LLMs perform very well on many tasks, but it is not clear how they make their predictions. This paper explores two ways of understanding these models: looking at the internal layers using exploratory taxonomy and testing the explanatory models developed for their predictions. She also tests models that generate free-text descriptions with their own predictors, exploring which features of these descriptions actually support downstream tasks and which are consistent with human intuition. This work is useful for researchers and engineers interested in building more transparent and responsive AI systems.
// Outline review
- LLM Understanding Layers with an Investigative Hierarchy (analyzing the information stored in each layer of the model, testing the limitations of existing investigation methods, creating rigorous investigation tests using changes in data, developing new ways to measure differences in layers knowing differences)
- Explaining predictors with self-regulating models (creating text descriptions with model predictions, comparing descriptions with human classification and task performance, studying what properties make descriptions useful for easy-to-understand tasks, describing human-like characteristics and describing their effects on different users))
# 5. Major Language Models in Cybersecurity: Threats, Exposure and Mitigation
LLMs are very powerful, but they can also create risks such as leaking private information, aiding phishing attacks, or introducing code vulnerabilities. Major Language Models in Cybersecurity: Threats, Exposure and Mitigation Explains these risks and shows ways to reduce them. It covers real-world examples, including social engineering, monitoring LLM adoption, and establishing secure LLM systems.

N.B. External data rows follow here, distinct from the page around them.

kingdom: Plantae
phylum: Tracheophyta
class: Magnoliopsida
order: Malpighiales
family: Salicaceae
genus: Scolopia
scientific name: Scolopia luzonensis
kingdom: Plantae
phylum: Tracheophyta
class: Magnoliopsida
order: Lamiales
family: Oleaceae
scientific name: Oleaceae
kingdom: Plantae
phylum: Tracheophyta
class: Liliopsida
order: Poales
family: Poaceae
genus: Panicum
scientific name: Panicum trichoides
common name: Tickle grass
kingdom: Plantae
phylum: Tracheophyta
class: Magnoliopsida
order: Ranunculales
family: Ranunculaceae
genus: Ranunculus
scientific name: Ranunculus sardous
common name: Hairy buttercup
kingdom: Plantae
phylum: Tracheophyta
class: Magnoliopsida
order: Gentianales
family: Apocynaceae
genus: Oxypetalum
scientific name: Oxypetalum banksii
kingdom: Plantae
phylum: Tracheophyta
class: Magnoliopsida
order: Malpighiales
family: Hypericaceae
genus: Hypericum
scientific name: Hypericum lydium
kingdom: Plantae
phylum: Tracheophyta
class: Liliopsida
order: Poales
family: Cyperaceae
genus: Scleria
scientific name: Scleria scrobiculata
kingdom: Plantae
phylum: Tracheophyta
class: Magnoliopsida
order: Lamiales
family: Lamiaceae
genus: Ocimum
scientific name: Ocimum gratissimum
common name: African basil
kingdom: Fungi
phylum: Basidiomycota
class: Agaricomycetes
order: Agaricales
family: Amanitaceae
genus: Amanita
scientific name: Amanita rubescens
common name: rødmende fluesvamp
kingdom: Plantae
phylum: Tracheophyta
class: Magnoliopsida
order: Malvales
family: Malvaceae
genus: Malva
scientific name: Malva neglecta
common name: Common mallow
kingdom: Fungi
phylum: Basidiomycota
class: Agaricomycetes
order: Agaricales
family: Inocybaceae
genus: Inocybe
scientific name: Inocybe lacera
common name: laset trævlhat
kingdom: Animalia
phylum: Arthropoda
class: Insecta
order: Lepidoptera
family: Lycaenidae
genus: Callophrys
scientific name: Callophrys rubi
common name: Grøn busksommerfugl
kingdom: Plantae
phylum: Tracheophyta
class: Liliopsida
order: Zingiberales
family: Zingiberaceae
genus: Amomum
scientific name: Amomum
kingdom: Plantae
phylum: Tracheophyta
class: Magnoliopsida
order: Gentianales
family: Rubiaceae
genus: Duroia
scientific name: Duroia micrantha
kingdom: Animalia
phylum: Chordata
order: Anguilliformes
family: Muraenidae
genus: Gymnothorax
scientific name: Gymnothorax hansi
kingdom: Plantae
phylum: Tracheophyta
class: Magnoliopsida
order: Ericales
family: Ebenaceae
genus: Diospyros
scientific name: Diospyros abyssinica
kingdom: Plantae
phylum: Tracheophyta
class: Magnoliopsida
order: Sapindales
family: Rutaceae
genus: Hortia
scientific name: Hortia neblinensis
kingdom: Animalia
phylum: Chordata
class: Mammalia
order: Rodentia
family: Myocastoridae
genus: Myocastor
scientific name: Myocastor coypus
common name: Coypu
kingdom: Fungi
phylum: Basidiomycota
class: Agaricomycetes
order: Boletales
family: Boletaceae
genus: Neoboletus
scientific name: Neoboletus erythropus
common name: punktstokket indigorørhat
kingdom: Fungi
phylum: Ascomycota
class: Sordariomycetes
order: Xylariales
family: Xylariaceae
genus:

This resource is unique because it focuses on the LLMS in Cybersecurity, which most LLM books do not include. It is very useful for anyone who wants to understand both the risks and protections related to LLM.
// Outline review
- Part I: Introduction (How LLMs work and how they are used, limitations of LLMs and evaluation of their functions)
- Part II: LLM in Cybersecurity (risks of private information leakage, phishing and social engineering attacks, threats from code suggestions, LLM-assisted influence operations and web indexing)
- Part III: Tracking and forecasting exposure (monitoring LLM adoption and risks, investment and insurance aspects, trends in copyright and legal issues, new research in LLM)
- Part IV: Mitigation (security education and awareness, privacy protection training methods, defenses against attacks and hostile use, LLM detectors, red teaming, and security standards)
- Part V: Conclusion (Dual Role of LLM in Creating Threats and Providing Defence, Recommendations for Safe Use of LLM)
# wrap up
All five books approach the LLM from very different angles: theory, linguistics, systems, interpretation and security. Collectively, they form a complete learning path for anyone serious about learning large language models. If you liked this article, let me know in the comments section what topics you want to explore more.
Kanwal Mehreen is a machine learning engineer and technical writer with a deep passion for data science and the intersection of AI with medicine. He co-authored the eBook “Maximizing Productivity with ChatGPT”. As a 2022 Google Generation Scholar for APAC, she champions diversity and academic excellence. He has also been recognized as a Teradata Diversity in Tech Scholar, a MITACS GlobalLink Research Scholar, and a Harvard Wicked Scholar. Kanwal is a passionate advocate for change, having founded the Fame Code to empower women in stem fields.